Imagine como deve ser o mundo dos
mortos... Sombrio? Mortos andando de um lado para o outro sob uma nuvem escura
cortada por relâmpagos e por fortes chuvas? Ou um lugar florido e cheio de gente
feliz como no condado dos hobbits? Será
que a história de um portal entre a vida e a morte é transitável?
Não quero transformar este texto
em um debate teológico-espírita-cristã. Quero apenas fazer uma ponte
imaginativa que liga a vida e a morte. Uma ponte que dê margens para
especulações em relação aos anseios, experiências e mitos sobre a possibilidade
de vida depois da morte.
Um lugar enorme para abrigar
todos os mortos. Hoje temos 7 bilhões de seres humanos vivos? Ok. Quantos seres
humanos já morreram até o dia de hoje? Trilhões? Quatrilhões? Já chegou ao
quintilhão? Talvez sextilhão? Bem, o mundo dos mortos é inimaginavelmente, mais
populoso que o mundo dos vivos. Existem quantos mortos por metro quadrado? Tem
algum controle? “Hoje só podem morrer
10.000 no planeta dos vivos, a fim de conter o inchaço por aqui...”

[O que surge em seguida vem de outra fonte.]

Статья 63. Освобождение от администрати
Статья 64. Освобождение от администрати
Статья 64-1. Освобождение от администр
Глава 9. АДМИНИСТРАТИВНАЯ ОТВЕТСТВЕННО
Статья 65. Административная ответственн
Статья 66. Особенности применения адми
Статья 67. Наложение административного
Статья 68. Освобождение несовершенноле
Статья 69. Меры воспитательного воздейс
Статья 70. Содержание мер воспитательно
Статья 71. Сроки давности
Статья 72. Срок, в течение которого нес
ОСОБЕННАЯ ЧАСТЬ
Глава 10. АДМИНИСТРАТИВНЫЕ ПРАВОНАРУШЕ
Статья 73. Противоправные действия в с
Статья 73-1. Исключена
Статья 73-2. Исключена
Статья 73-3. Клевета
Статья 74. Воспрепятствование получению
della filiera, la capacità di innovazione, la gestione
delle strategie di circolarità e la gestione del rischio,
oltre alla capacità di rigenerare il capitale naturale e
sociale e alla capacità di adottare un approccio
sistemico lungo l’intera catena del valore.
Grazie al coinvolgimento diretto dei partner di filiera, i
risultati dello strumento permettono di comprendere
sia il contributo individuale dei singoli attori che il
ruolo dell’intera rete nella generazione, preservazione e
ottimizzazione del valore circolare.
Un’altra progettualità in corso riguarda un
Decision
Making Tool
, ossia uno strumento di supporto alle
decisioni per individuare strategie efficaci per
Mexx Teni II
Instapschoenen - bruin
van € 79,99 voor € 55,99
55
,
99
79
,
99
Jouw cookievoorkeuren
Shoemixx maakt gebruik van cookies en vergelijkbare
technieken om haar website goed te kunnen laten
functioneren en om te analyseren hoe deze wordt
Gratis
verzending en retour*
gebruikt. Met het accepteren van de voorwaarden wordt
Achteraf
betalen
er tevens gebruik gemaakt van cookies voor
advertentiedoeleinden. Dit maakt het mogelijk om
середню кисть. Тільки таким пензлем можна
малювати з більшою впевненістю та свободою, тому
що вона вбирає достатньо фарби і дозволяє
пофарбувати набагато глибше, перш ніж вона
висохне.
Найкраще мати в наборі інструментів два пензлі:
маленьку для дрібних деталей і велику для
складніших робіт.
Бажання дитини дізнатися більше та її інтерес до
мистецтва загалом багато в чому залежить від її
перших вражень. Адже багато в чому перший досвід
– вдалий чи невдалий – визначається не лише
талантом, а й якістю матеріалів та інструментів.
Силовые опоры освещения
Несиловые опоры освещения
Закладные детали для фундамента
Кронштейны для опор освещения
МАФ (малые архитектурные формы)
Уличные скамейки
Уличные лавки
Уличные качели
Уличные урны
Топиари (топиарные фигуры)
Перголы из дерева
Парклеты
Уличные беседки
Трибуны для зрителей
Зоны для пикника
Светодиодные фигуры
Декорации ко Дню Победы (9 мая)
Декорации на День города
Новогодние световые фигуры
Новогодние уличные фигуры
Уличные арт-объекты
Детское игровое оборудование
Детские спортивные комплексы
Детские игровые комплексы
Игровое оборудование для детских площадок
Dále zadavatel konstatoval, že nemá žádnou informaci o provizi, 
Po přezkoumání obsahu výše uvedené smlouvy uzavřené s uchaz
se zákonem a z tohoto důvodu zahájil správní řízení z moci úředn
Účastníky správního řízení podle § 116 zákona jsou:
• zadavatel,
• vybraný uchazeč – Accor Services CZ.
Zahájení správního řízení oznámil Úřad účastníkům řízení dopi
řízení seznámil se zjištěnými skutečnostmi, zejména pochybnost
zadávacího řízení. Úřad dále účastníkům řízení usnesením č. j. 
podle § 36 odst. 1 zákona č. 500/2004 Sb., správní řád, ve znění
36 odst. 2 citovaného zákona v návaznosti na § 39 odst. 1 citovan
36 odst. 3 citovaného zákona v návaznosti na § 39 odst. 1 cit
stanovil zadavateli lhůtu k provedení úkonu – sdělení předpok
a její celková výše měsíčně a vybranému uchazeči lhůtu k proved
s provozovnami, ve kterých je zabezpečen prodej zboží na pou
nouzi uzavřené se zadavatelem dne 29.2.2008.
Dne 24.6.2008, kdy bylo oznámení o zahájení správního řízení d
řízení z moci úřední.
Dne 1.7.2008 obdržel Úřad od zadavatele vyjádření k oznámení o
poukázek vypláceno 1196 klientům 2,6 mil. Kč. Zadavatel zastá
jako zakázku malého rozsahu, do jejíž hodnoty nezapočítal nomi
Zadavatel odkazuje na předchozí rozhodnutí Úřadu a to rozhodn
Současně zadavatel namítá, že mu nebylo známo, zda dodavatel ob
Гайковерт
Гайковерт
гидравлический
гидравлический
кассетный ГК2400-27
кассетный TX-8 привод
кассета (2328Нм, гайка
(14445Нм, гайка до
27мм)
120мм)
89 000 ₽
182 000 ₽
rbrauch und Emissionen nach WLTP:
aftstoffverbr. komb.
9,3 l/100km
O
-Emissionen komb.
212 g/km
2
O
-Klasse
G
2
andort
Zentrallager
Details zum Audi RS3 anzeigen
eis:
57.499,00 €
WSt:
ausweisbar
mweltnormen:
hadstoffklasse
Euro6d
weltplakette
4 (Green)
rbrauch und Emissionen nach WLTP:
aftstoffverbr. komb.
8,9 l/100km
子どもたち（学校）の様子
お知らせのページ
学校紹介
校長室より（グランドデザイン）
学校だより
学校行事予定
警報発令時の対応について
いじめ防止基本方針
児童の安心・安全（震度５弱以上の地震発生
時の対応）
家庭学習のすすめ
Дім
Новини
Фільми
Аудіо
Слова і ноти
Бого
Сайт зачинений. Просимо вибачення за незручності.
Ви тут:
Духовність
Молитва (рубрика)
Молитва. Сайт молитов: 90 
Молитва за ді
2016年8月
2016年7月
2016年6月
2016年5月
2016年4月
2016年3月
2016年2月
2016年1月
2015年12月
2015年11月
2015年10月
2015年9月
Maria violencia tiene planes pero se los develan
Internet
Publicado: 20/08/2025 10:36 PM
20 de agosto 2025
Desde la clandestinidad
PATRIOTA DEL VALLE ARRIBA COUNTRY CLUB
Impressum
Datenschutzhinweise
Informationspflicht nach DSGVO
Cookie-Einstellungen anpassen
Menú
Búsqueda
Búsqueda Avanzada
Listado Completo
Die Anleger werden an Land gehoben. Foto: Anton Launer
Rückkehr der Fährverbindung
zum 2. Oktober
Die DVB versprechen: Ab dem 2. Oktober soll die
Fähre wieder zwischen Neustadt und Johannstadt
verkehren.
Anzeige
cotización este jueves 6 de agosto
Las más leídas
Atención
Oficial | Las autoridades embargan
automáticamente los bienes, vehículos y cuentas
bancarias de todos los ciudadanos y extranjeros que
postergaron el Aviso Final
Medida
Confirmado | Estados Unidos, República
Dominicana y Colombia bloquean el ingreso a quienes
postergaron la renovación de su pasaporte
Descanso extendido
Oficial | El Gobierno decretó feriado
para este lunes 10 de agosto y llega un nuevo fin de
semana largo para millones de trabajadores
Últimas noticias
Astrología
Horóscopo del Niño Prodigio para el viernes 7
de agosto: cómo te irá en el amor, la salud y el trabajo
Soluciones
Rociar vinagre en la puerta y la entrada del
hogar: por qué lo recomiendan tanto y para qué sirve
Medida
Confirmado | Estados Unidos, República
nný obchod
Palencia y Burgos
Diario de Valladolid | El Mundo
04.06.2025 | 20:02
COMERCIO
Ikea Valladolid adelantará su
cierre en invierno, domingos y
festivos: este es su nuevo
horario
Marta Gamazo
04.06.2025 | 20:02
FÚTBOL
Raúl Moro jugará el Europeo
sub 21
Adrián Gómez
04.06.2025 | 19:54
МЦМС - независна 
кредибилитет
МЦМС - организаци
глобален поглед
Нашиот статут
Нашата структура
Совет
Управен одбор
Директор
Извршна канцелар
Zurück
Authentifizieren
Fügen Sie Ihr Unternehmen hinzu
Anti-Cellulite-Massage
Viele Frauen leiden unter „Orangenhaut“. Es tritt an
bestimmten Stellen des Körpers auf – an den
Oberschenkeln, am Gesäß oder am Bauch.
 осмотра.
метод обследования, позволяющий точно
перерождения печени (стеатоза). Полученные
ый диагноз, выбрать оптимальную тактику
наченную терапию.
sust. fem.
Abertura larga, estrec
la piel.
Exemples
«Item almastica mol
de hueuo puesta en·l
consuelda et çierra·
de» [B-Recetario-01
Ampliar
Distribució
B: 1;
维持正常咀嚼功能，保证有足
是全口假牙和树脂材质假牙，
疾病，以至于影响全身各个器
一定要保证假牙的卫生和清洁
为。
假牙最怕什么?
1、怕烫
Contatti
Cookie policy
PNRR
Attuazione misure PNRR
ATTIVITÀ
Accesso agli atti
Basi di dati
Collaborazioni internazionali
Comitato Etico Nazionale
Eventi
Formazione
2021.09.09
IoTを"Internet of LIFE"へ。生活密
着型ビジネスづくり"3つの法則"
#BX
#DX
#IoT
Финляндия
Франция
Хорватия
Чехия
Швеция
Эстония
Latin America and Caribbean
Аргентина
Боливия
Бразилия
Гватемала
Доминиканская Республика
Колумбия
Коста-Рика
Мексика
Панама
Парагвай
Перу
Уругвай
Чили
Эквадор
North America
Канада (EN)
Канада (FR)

Será que estamos apenas na lista
de espera? Um planejamento de expansão, uma infra-estrutura melhor, projetada
por governos do além, pode abrir mais covas assentamentos... Já pensou
nisso? Sua convocação pode sair a qualquer momento...
O caos deve ser a rotina deste
lugar. Vigesilhões de errantes alimentando-se de lembranças, eternizando suas
culpas e suas mentiras. As máscaras caindo e mostrando a face desfigurada pelo
cansaço, traição e fadiga. Ou não. Um lugar ordeiro, com passarinhos cantores
ressurgidos das cinzas, árvores frondosas e um sol que “nunca se apaga”.
Será que a vida não passa de um
momento que precede o nada ou será que haveremos de romper a morte? Onde está
teu pai? E a tua mãe ou quem sabe, um filho? Ele se foram ou apenas se
desintegraram? A existência caminha para o outro lado da cortina, que de tão
bem escura, divide opiniões e percepções. Para alguns, a cortina, de tempo em
tempo, se abre para um pequeno vislumbre. Nada comprovado. Percepções que nos
deixam perplexos e apequenados. Para outros, o nada é tão certo, chegando a
secar as esperanças e as perspectivas.
Nós só sabemos que iremos morrer
um dia porque alguém nos contou. Nós só sabemos que iremos pro céu ou inferno
porque um dia alguém nos contou. Nós só sabemos que iremos nos desintegrar porque alguém um dia nos contou. Ou seja, não sabemos de nada. Só sei que Saul
tirou Samuel de sua rede preguiçosa no além. Isso não é saber nada tanto quanto
é saber tudo. Um dia eu tirarei a prova real e volto para contar a vocês nem
que seja num borro de uma janela, ao lado do borro na Nossa Senhora Aparecida.